Smart way of buying Ulips
Consumers have always been sold Ulips as investment plans, which offer a money minting proposition. The truth is, all of these things told to us by our so called financial service advisors and planners as insurance companies prefer to call them are completely fake and baseless.
Since the past couple of years, the insurance industry regulator Irda has been coming up with regular guidelines that have helped consumers immensely. One of such initiative was introduced in September 2010, where the commission on ULIPs was drastically reduced, making them a good investment option. And this is around the time when agent’s stopped selling Ulips and picked up traditional plan, which are a non effective corpus building plan for the consumer.
Due to this dramatic change in the scenario, insurers were forced to offer Ulips which were low on cost and high on returns (since majority premium was invested in markets) to the consumers through an alternate means of distribution, ie, online. But considering the risky nature of a Ulip investment, the consumers found themselves lost in a maze of products, all of which stated that they were the best for them. If I look at the market today, there are four major types of Ulips available:
a.Standard Ulips with allocation charges sold by agents
b.Ulips which could be bought online with low or 0 per cent allocation and other charges. Because of low distribution margin, distribution channels don’t push these products.
c.Ulips which offered capital guarantee, i.e., they assured the policyholder to return the capital invested by him, less of any charges
d. Ulips with highest NAV guarantee, ie, the companies would calculate the maturity returns basis the highest NAV recorded a certain set of time as declared in the policy
Within this four types there are about 500 odd ULIPs and for a customer to choose a better one could be a daunting task. Here are a few steps which could help you:
a. For savings, we need to look at Ulip with a non-guaranteed return plans, in case, the policyholder is below 40 years of age. Or else, for a policyholder above the age of 40 years, should choose for a guaranteed return plans.

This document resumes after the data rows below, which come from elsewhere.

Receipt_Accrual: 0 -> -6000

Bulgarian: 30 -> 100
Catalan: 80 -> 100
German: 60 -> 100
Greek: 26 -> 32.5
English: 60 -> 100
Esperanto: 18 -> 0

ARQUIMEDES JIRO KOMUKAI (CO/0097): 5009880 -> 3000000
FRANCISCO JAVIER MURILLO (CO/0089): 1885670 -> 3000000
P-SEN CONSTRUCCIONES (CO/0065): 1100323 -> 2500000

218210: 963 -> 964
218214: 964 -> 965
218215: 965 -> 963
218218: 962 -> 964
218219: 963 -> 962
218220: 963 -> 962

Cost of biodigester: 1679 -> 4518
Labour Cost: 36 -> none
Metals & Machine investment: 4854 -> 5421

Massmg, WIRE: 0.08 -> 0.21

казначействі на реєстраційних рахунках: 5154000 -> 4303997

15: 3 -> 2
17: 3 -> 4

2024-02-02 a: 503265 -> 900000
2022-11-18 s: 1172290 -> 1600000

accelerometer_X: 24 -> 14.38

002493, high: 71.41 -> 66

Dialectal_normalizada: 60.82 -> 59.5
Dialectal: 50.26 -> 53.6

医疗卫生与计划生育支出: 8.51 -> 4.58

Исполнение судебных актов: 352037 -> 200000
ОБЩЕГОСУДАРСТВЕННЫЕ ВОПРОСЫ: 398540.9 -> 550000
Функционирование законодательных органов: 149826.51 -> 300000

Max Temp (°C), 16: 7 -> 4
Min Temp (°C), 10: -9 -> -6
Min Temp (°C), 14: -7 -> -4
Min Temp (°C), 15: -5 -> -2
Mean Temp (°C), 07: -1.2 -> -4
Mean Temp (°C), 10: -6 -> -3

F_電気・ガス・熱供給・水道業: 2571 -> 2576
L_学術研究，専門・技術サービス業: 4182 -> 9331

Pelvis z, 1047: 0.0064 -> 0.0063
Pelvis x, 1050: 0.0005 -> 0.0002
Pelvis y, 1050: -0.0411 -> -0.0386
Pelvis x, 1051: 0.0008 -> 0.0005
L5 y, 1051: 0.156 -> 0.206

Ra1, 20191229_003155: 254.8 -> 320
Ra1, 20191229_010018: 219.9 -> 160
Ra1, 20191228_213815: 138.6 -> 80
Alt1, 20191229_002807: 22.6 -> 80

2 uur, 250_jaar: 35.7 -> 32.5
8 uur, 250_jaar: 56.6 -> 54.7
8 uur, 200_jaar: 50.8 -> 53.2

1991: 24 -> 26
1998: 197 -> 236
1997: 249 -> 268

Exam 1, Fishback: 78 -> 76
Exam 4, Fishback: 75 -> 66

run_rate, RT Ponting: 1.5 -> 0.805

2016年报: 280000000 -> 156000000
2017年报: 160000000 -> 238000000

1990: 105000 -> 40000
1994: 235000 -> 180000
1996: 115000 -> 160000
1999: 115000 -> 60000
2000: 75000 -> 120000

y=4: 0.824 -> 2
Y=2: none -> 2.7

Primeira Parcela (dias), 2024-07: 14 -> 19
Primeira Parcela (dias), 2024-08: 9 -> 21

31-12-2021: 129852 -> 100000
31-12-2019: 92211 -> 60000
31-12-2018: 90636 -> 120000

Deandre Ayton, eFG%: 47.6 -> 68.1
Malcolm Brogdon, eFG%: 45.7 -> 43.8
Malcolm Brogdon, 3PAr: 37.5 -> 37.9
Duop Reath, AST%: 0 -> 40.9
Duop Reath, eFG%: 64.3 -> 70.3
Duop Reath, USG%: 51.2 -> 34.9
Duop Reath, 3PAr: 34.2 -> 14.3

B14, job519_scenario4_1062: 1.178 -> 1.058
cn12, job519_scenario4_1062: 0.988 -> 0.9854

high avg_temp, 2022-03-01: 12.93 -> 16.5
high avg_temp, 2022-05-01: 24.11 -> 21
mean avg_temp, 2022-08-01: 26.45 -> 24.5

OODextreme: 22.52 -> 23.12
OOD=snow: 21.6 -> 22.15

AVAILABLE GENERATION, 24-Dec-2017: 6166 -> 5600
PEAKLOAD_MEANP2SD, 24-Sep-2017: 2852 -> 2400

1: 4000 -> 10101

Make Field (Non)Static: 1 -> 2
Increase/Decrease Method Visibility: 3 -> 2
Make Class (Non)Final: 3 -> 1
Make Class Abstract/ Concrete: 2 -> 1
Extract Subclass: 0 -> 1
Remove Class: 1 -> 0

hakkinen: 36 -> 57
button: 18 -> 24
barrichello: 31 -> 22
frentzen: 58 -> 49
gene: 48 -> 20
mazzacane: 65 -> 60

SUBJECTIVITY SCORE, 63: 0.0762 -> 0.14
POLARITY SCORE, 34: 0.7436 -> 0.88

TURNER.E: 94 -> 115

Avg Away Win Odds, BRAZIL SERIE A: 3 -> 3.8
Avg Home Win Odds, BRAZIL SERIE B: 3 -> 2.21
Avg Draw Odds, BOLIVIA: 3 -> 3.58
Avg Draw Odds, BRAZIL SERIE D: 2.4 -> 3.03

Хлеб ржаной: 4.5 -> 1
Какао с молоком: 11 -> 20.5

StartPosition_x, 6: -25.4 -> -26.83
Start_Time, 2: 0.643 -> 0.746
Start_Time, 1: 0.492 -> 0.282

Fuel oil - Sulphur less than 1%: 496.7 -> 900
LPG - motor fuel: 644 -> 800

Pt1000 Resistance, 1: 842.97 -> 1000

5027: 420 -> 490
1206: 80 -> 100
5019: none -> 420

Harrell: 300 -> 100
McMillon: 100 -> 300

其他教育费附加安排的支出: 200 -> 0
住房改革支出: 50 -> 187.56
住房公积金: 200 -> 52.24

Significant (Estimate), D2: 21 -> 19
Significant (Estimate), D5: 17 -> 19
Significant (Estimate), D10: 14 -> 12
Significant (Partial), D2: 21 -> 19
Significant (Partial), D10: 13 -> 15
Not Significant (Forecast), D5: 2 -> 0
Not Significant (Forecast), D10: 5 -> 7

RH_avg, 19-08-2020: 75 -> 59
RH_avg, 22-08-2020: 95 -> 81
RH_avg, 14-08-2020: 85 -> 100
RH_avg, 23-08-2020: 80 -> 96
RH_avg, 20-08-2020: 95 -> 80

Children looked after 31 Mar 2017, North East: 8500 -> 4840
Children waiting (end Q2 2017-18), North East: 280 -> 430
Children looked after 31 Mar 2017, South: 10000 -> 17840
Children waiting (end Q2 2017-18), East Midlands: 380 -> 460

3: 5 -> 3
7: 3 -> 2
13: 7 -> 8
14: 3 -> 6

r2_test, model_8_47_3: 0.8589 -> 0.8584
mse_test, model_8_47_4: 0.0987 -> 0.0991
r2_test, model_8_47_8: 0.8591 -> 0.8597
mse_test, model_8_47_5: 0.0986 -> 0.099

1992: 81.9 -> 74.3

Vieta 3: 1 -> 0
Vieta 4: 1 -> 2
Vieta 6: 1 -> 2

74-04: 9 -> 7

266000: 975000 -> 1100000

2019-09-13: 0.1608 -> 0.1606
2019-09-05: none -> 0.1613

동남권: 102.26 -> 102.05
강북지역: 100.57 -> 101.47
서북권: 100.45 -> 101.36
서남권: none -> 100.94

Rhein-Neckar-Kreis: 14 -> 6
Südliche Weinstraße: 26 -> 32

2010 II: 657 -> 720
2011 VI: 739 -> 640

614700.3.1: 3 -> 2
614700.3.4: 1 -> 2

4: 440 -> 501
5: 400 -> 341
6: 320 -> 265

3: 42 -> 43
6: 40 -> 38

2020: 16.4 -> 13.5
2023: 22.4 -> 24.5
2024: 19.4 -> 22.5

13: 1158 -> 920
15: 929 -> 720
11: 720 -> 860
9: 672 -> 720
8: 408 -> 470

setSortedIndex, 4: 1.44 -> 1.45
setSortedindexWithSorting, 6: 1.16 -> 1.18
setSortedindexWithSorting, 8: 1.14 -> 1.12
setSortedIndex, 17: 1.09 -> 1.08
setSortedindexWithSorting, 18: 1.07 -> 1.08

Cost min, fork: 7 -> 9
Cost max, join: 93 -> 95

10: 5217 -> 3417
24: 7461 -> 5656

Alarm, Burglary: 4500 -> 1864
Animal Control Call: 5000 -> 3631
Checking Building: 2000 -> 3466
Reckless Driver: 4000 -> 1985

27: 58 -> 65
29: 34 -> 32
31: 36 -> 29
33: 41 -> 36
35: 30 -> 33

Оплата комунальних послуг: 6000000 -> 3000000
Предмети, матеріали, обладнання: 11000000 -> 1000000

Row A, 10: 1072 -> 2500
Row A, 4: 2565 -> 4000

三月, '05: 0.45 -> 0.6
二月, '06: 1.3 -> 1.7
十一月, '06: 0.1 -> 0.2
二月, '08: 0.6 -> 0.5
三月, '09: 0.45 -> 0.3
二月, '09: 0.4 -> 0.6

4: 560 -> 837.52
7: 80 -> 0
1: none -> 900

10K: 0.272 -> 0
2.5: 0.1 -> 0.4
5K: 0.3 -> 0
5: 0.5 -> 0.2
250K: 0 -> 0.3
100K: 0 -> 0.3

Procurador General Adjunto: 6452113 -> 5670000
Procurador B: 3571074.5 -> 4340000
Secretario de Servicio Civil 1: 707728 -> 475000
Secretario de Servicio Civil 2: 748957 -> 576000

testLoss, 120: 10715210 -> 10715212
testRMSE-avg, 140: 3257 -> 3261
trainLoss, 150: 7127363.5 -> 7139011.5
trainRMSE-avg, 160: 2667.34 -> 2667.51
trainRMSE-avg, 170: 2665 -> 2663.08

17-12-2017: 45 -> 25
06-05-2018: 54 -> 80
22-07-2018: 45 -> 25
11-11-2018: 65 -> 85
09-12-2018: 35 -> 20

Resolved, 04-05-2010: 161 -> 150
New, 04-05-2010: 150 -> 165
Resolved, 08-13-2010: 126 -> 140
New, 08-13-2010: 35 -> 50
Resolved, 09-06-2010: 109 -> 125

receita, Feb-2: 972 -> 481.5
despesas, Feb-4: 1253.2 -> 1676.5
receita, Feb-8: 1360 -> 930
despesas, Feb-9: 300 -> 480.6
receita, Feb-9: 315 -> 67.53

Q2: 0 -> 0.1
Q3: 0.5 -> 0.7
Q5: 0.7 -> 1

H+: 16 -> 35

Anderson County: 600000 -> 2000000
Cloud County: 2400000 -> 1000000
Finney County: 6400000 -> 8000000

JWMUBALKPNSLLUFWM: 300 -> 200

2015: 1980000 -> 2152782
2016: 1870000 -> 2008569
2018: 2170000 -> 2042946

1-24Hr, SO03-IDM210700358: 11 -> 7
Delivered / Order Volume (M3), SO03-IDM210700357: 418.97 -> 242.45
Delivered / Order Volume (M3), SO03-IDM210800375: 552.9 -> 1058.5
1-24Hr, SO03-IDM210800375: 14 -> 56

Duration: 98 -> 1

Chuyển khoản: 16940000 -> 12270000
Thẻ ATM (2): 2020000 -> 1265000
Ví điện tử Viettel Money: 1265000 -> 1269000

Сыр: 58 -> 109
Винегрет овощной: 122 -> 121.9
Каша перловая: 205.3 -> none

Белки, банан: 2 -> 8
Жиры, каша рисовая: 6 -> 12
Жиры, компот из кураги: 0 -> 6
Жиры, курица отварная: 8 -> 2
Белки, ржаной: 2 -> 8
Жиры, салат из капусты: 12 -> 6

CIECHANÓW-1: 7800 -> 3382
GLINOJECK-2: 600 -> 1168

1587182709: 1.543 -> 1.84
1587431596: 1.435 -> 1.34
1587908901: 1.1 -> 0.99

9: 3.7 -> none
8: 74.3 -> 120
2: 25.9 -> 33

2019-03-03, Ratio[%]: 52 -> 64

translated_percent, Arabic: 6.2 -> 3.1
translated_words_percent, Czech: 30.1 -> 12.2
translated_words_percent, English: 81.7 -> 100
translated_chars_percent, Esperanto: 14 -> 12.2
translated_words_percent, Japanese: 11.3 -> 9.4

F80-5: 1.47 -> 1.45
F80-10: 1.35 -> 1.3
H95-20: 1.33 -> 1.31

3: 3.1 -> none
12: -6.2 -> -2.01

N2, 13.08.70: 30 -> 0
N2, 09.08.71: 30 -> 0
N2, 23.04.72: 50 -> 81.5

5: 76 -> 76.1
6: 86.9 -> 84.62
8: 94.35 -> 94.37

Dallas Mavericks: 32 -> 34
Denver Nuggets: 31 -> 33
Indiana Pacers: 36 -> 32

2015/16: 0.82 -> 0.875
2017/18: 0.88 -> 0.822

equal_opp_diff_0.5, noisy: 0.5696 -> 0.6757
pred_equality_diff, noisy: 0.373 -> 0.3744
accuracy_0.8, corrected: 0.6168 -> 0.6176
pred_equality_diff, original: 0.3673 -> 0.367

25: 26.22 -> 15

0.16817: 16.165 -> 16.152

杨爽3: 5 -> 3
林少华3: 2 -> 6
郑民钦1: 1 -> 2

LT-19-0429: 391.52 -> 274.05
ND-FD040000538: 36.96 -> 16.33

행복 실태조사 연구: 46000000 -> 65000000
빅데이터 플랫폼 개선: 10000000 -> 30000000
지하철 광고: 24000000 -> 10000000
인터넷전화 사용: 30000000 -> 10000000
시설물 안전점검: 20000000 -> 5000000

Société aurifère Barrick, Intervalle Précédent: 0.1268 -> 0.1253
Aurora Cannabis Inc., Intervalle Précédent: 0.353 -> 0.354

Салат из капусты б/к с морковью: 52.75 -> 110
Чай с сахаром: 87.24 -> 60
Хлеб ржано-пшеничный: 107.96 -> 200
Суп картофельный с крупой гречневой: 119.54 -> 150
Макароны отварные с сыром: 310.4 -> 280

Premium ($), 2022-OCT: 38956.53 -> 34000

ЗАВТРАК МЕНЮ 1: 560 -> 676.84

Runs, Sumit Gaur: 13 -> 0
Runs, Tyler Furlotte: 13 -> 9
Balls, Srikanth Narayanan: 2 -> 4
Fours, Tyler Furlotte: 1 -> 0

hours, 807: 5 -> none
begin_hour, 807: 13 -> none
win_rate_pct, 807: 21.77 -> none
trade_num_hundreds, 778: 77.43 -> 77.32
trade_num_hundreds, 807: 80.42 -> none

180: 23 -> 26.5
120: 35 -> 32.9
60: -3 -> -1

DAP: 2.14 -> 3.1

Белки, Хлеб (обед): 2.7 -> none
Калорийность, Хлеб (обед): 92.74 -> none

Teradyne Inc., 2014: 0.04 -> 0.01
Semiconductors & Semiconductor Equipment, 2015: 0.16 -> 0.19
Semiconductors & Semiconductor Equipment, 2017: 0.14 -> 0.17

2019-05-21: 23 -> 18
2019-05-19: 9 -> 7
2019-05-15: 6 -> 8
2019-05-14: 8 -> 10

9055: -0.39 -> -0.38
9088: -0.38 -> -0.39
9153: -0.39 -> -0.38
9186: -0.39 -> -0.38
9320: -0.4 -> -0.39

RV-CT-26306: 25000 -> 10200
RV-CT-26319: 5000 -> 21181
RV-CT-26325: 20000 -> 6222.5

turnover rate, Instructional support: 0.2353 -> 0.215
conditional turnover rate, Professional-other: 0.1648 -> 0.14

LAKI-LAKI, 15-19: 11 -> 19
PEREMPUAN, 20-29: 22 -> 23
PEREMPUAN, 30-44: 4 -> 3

b. For corpus building, a traditional Ulip with no guarantee
c. For a retired person a Ulip with guaranteed return is a good option
Premium to be paid
Insurance is a long term contract ranging from anywhere between 10 years to 30 years. Most plans require you to invest regularly as long as your policy term. A policyholder can surrender the policy in case of a financial crunch. But it is always not advisable to stop paying your premium.
Charges and options
What are the charges under the plan, lower the charges higher the return.
The current NAV of the plan and the type of fund options available. Although currently investment performance is not measured while investing in insurance, a customer must check the same vs benchmark. Usually MF customers review fund managers creditability and previous performance of fund, while insurance we usually over-look this, but I will advice customers to review the same.
These 4 simple steps would surely help a consumer to narrow down the list of searches and choose plans which are low on cost and high on efficient returns.